What they fail to mention is that this is a (well-documented) design choice of OK Linux. When para-virtualizing Linux, we chose to make the para-virtualization as independent of the processor architecture as possible. Hence we decided to introduce a new L4 architecture, and port to that one, with most processor-specifics hidden by the microkernel. Therefore the comparison made in the paper cannot be considered fair. Fairer would be to compare the sum of changes required to maintain para-virtualized Linux on several architectures.
But this isn’t the full story either. Just counting “added files” is a poor (and unscientific) metric. How big are those files? Once the first port is done, how many of them will ever need changing as Linux evolves? Without addressing those (and similar) questions, this comparison is completely meaningless.
Finally (and worst of all), the authors fail to mention another rather relevant fact. OK Linux on ARM9 processor is somewhat special: it contains support for fast context switching, the trick we use to make para-virtualized Linux do context switches 1–2 orders of magnitude faster than native Linux, without sacrificing security. Obviously, this requires some code to support (a fair bit, in fact). I’m not aware of VLX supporting this feature. So, this is apples-vs-oranges again.

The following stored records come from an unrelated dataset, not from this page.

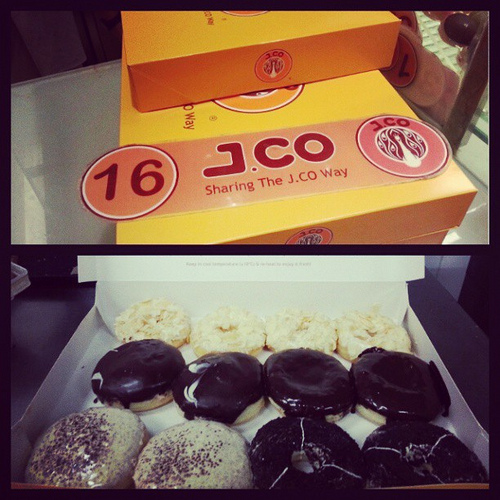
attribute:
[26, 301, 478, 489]
donuts — iced, assorted, different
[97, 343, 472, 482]
donuts — chocolate, black iced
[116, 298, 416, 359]
donuts — white iced, white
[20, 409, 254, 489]
donuts — white iced, holeless, white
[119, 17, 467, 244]
box — closed, yellow, cardboard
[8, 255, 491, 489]
box — open, white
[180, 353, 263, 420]
chocolate — dripping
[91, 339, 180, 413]
donut — chocolate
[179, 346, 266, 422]
donut — chocolate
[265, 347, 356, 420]
donut — chocolate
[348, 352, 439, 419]
donut — chocolate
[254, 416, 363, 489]
donut — chocolate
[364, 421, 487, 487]
donut — chocolate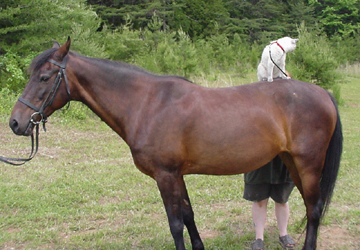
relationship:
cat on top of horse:
[256, 35, 297, 85] [8, 35, 344, 249]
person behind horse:
[244, 155, 296, 249] [8, 35, 344, 249]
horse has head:
[8, 35, 344, 249] [9, 34, 71, 137]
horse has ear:
[8, 35, 344, 249] [52, 36, 73, 62]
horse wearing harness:
[8, 35, 344, 249] [0, 57, 69, 167]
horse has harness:
[8, 35, 344, 249] [0, 57, 69, 167]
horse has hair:
[8, 35, 344, 249] [29, 45, 59, 74]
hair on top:
[29, 45, 59, 74] [26, 34, 109, 80]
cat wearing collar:
[256, 35, 297, 85] [275, 40, 286, 56]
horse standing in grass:
[8, 35, 344, 249] [1, 62, 358, 249]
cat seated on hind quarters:
[256, 35, 297, 85] [252, 78, 318, 109]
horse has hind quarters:
[8, 35, 344, 249] [252, 78, 318, 109]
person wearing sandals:
[244, 155, 296, 249] [276, 234, 296, 249]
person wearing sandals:
[244, 155, 296, 249] [250, 238, 265, 249]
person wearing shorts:
[244, 155, 296, 249] [244, 153, 296, 204]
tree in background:
[0, 2, 109, 104] [2, 1, 358, 124]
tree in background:
[92, 2, 166, 31] [2, 1, 358, 124]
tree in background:
[170, 2, 233, 43] [2, 1, 358, 124]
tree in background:
[315, 1, 359, 39] [2, 1, 358, 124]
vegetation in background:
[2, 11, 357, 105] [2, 1, 358, 124]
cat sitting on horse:
[256, 35, 297, 85] [8, 35, 344, 249]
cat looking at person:
[256, 35, 297, 85] [244, 155, 296, 249]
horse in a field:
[8, 35, 344, 249] [4, 39, 357, 249]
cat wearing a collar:
[256, 35, 297, 85] [275, 40, 286, 56]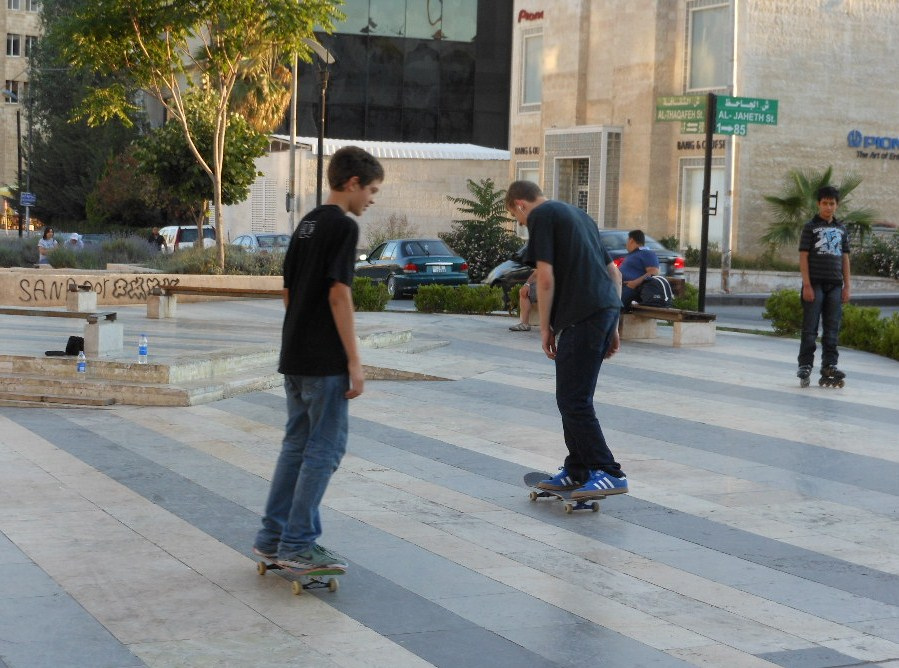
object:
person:
[617, 230, 660, 310]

Now, remember my first blog in this series. There I noted that they used an ARM11 platform for the performance comparison, and I stated that OKL4 wasn’t at the time particularly optimised on that platform, but highly optimised on ARM9. So, isn’t it interesting that for comparing code changes they actually use the ARM9 version (which requires far more extensive support code for fast context switching)? Can this really be an accident?
It’s amazing, isn’t it? Discussing what’s wrong with that paper produced almost as much text as the paper itself (and I’ve ignored plenty of minor things). And I would expect any of my students to be able to do this sort of dissection. You’ll probably understand that I think the reviewers of that paper were totally out of their depth.
In sum, that paper is utterly worthless, and almost all conclusions drawn in it are totally wrong.